Elle avait beau le tirer de toutes ses forces, il ne bougeait pas d'un millimètre, et il n'avait pas non plus l'air d'en avoir envie, et elle était en train de se faire avoir par son jeu de charme, et elle en était profondément frustrée.

« Regarde toi, ô majestueux capitaine de quidditch ! reprit-elle avec grandiloquence. Tu n'as rien à faire dans le lit d'une préfète au physique ingrat !
- Mais je l'aime ! protesta t-il en tirant sur son bras, la ramenant sur le lit avec lui. »

Le jeu prit fin soudainement, et Lily ne comprit pas immédiatement pourquoi. Elle était retombée à quatre pattes sur le matelas, son visage était à quelques centimètres du sien, et à l'intérieur de ses yeux noirs qui s'étaient figés dans les siens, elle put distinguer une petite lueur de panique qu'elle mit une minute à déchiffrer.

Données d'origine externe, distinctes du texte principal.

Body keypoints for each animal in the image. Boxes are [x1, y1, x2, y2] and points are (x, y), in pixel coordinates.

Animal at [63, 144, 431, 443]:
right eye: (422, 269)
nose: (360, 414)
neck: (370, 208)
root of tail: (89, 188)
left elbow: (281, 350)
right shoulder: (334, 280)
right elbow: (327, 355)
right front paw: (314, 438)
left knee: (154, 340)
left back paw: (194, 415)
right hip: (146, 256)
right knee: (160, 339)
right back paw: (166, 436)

Il venait de lui avouer qu'il l'aimait, et étant donné la tête qu'il faisait, il n'avait pas plus prévu de lui dire qu'elle avait prévu de l'entendre. James était tactile. C'était son truc. Il montrait plus qu'il ne disait, et cela allait très bien à Lily jusque là, mais maintenant qu'elle l'avait entendu prononcer ces petits mots qui s'étaient écrasés sur son cœur, elle s'interrogea sur son aptitude future à pouvoir vivre sans.

« Tu l'as dit ! l'accusa t-elle subitement en plantant son index sur son torse, un demi-sourire victorieux sur le visage.
- Hmmm ? J'ai dit quelque chose ?
- Je me demandais quand tu allais le dire, et tu l'as dit ! répéta t-elle sans pouvoir s'empêcher de rire. »

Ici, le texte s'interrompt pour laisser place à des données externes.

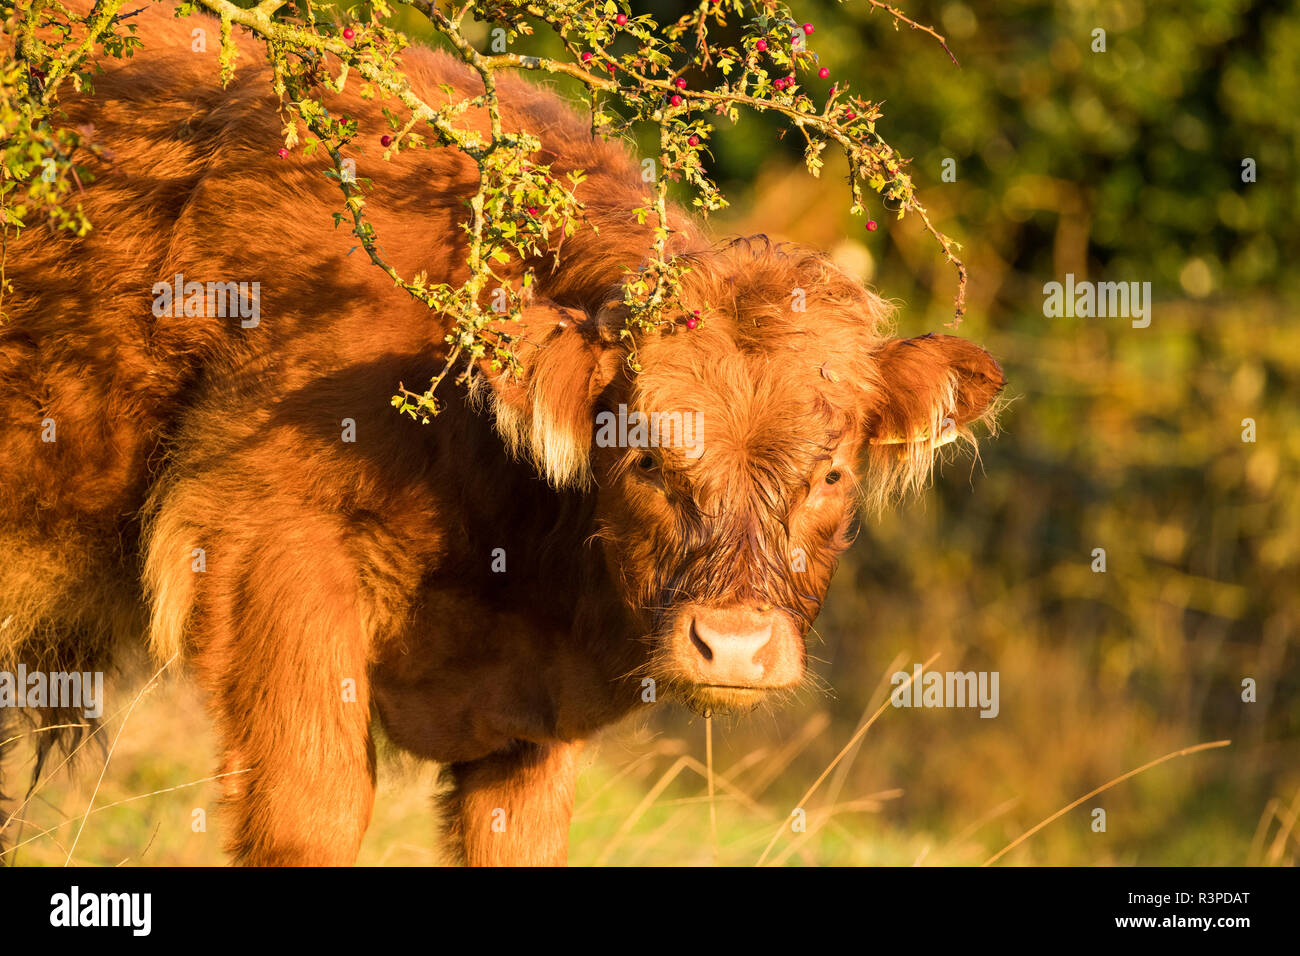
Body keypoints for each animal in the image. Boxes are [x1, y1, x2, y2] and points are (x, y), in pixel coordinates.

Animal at [0, 1, 1003, 868]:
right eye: (644, 455)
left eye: (832, 475)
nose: (735, 644)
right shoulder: (263, 546)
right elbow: (313, 813)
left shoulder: (527, 719)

Elle appuya ses deux mains sur lui et le fit tomber à la renverse sur le matelas. Elle resta au dessus de lui, ne le quitta pas des yeux, incapable de taire la joie intérieure qui la submergeait et qui le faisait sourire aussi. C'était stupide. C'était idiot. Ce n'était que quelques lettres, une parole et elle n'aurait jamais songé que cela aurait un tel effet sur elle, mais voilà, il venait de lui pulvériser le cerveau. Dans le meilleur sens du terme possible et imaginable.